▸ EXERCISE AIM
Scan the entries below and state how many lines contain "Sharp". No other output.

[EXTRACTED DATA Boundary: Start]

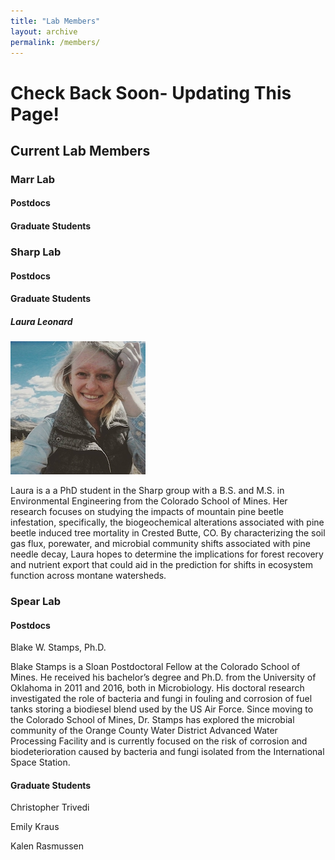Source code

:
 ```yaml
---
title: "Lab Members"
layout: archive
permalink: /members/
---
```



# Check Back Soon- Updating This Page! 

## Current Lab Members

### Marr Lab

#### Postdocs

#### Graduate Students

### Sharp Lab

#### Postdocs

#### Graduate Students

##### Laura Leonard
![laurathumb](/images/lleonard_thumb.jpg)

Laura is a a PhD student in the Sharp group with a B.S. and M.S. in Environmental Engineering from the Colorado School of Mines. Her research focuses on studying the impacts of mountain pine beetle infestation, specifically, the biogeochemical alterations associated with pine beetle induced tree mortality in Crested Butte, CO.  By characterizing the soil gas flux, porewater, and microbial community shifts associated with pine needle decay, Laura hopes to determine the implications for forest recovery and nutrient export that could aid in the prediction for shifts in ecosystem function across montane watersheds.

### Spear Lab

#### Postdocs
Blake W. Stamps, Ph.D.

Blake Stamps is a Sloan Postdoctoral Fellow at the Colorado School of Mines. He received his bachelor’s degree and Ph.D. from the University of Oklahoma in 2011 and 2016, both in Microbiology. His doctoral research investigated the role of bacteria and fungi in fouling and corrosion of fuel tanks storing a biodiesel blend used by the US Air Force. Since moving to the Colorado School of Mines, Dr. Stamps has explored the microbial community of the Orange County Water District Advanced Water Processing Facility and is currently focused on the risk of corrosion and biodeterioration caused by bacteria and fungi isolated from the International Space Station.

#### Graduate Students
Christopher Trivedi

Emily Kraus

Kalen Rasmussen
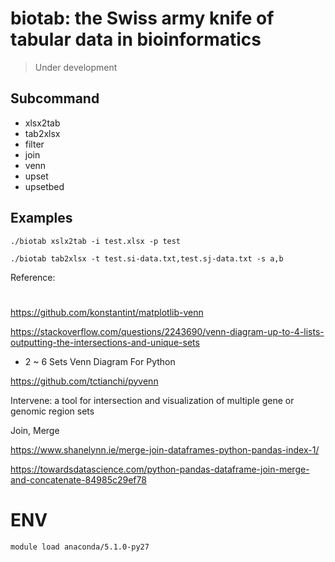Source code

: # biotab: the Swiss army knife of tabular data in bioinformatics

> Under development

## Subcommand

* xlsx2tab
* tab2xlsx
* filter
* join
* venn
* upset
* upsetbed


## Examples


```
./biotab xslx2tab -i test.xlsx -p test
```


```
./biotab tab2xlsx -t test.si-data.txt,test.sj-data.txt -s a,b
```


Reference:

#

https://github.com/konstantint/matplotlib-venn

https://stackoverflow.com/questions/2243690/venn-diagram-up-to-4-lists-outputting-the-intersections-and-unique-sets

* 2 ~ 6 Sets Venn Diagram For Python

https://github.com/tctianchi/pyvenn

Intervene: a tool for intersection and visualization of multiple gene or genomic region sets


Join, Merge

https://www.shanelynn.ie/merge-join-dataframes-python-pandas-index-1/


https://towardsdatascience.com/python-pandas-dataframe-join-merge-and-concatenate-84985c29ef78

# ENV

```
module load anaconda/5.1.0-py27

```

[EXTRACTED DATA Boundary: End]

▸ RESULT OF THIS TASK
2